Let's be honest here, Governor Gregoire: you are most of the problem. Our deficit problems were caused by you. And you knew it at the time. You said, several times, in previous State of the State addresses, that we needed to stop the cycle of spending during good times, followed by cutting essential programs and raising taxes during bad times.
But that's exactly what you gave us: a state budget that increased 33 percent in your first term, and now we're faced with billions of dollars in deficits.
You can talk all you like about the recession and so on, but you knew a recession could be coming, and you knew what we needed to do to reduce its impact, but you didn't take your own advice. If we'd held the budget increases to reasonable levels we wouldn't be facing significant deficits at all.
You are -- along with the Democratic legislature that passed the spending bills you signed -- the reason we have this problem. It's why your job approval ratings are the worst they've ever been.
But you can redeem yourself, a little bit. You can promise to veto any removal of the two-thirds requirement to raise taxes, or any bill that increases taxes, that doesn't get a two-thirds majority of both the House and the Senate. Back when you were running for re-election you brought back the 1 percent cap on property tax because, you said, "The voters approved Initiative 747" and "it has been in place for five years." The two-thirds requirement has been on the books for 17 years, and was reaffirmed only three years ago; does it not deserve the same respect?
Or do you really not care about whether the voters approve something, as you said you did when you were running for re-election?
You can say all you want that we can't cut our way out of this. But we know that's not true, because you spent our way into it. You know, we know it, and you can drop the charade.
[NOTE: some of you might want to consider looking at the EFF's no new taxes petition.]
Cross-posted on <pudge/*>.
Posted by pudge at January 11, 2010 10:32 PM | Email ThisGregoire has political cover on the 2/3 vote, after all it's not her removing the requirement, it's the legislature.
There is no doubt in my mind that they will raise taxes. It's all they know how to do.
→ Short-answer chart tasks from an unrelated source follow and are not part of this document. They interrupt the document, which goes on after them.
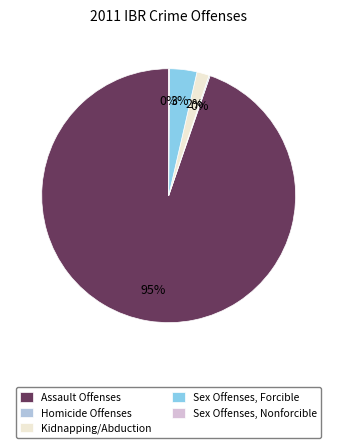

Which category accounts for the majority?

Assault Offenses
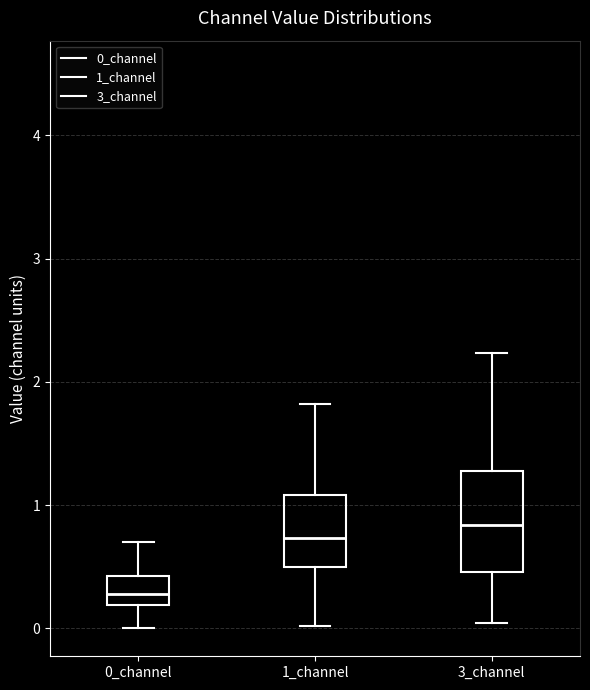

Reading left to right, read every box against the y-axis: the position of its median line, the range the box covers, and the ends of its whiskers. The values are not printed on the chart, so give them approximately, as read against the axis.

0_channel: median 0.3, box 0.2 to 0.4, whiskers 0.0 to 0.7
1_channel: median 0.7, box 0.5 to 1.1, whiskers 0.0 to 1.8
3_channel: median 0.8, box 0.5 to 1.3, whiskers 0.0 to 2.2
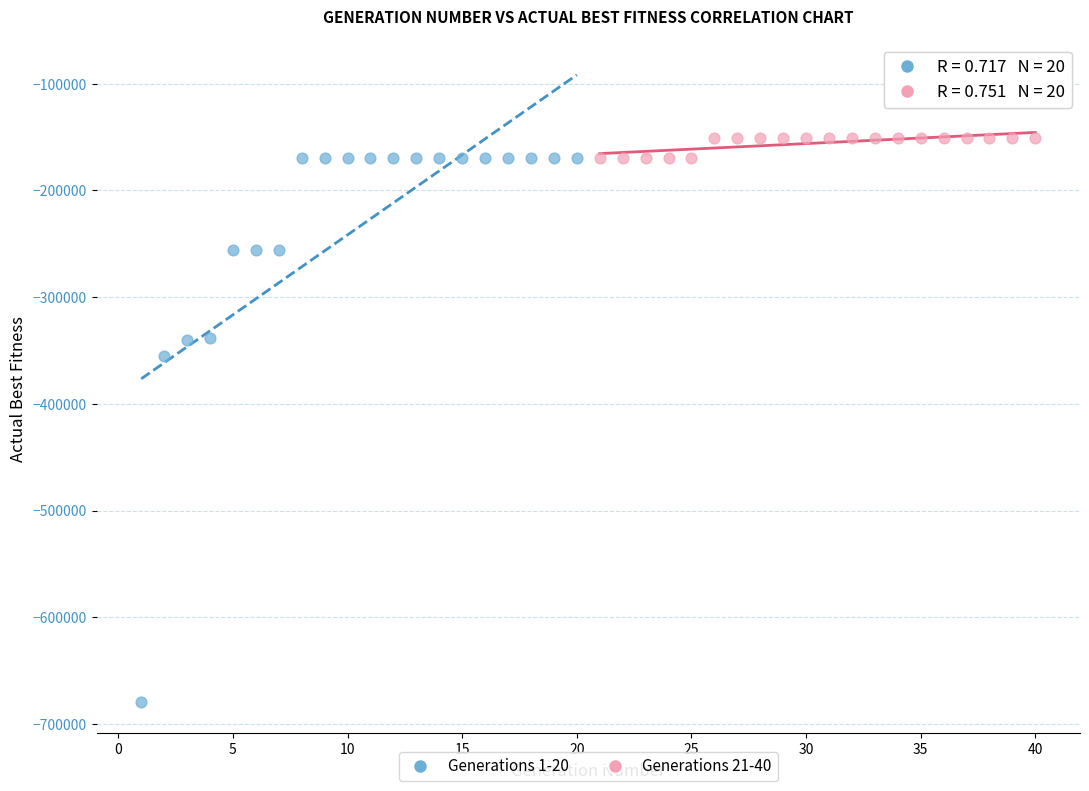

Which series reaches the minimum Y coordinate?

Generations 1-20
And it won't change until people stop electing the same politicians to office.
Posted by: Palouse on January 12, 2010 08:22 AM"Please sir - I want more" Oliver Twist
Posted by: Borderland on January 12, 2010 09:03 AMAnd really, even if she does butcher the state economy, why would that even stop her from getting re-elected. Locke came straight out and insulted the voters publicly, and he was still popular. Face it, we have enough people in this state that are either 'getting' from the government or that think their moral imperative for government spending programs should be required by everyone.
I think there is hope for conservatives in Washington, but I surely don't think we can expect Gregoire to change her actions based on anything she has ever said.
Posted by: Erich on January 12, 2010 09:05 AMHow could it possibly be immoral to veto a bill passed by the legislature?
Don't bother answering, since I know you have no coherent answer.
Eyman claims that it's undemocratic to ignore the "will of the people" as they've expressed in the past.
Where "the past" is two years ago.
And Gregoire herself said that the legislature should respect the will of the people as expressed via initiative, even when an initiative was passed as many as five years ago, let alone two. So you're arguing against Gregoire here, as much as you're arguing against anyone.
(Well, Gregoire in campaign mode, anyway. As her friend Nancy Pelosi says, people say lots of things during campaigns. But respectable citizens expect their officials to actually mean what they say.)
we live in a representative democracy
... where the governor has -- from the people, through the Constitution -- the right of the veto. The veto is no less a democratic expression of the will of the people than the legislature passing bills is. Obviously.
Weak sauce, Bruce, even for you.
Furthermore, how long should a law stay law before it is morally OK to repeal it? 2 years? 10 years? 100 years?
You can disagree with Gregoire's tax policy, but you have no grounds to criticize her for using her constitutional authority. You cheapen your claim of principled devotion to the constitution on other occasions when you make phoney arguments like this.
Posted by: Bruce on January 12, 2010 01:57 PMYou can disagree with Gregoire's and the legislature's tax policy, but you have no grounds to criticize them for using their constitutional authority. You cheapen your claim of principled devotion to the constitution on other occasions when you make phoney arguments like this.
Posted by: Bruce on January 12, 2010 02:00 PMFalse. No one, neither you nor I, made the point that anyone has a "moral right" here. And no one that I've seen denied that the legislature and governor have legal rights to pass and sign such a thing.
Furthermore, how long should a law stay law before it is morally OK to repeal it?
Again, no one here is talking about the morality, except for you.
you have no grounds to criticize them for using their constitutional authority
That's idiotic, Bruce. I have the greatest, most important, and most relevant grounds in the world: I am a citizen and I disagree with them.
You cheapen your claim of principled devotion to the constitution on other occasions when you make phoney arguments like this.
I defy you to show any example of me saying anything that in any way contradicts or disagrees with the Constitution, in word or in principle. You cannot.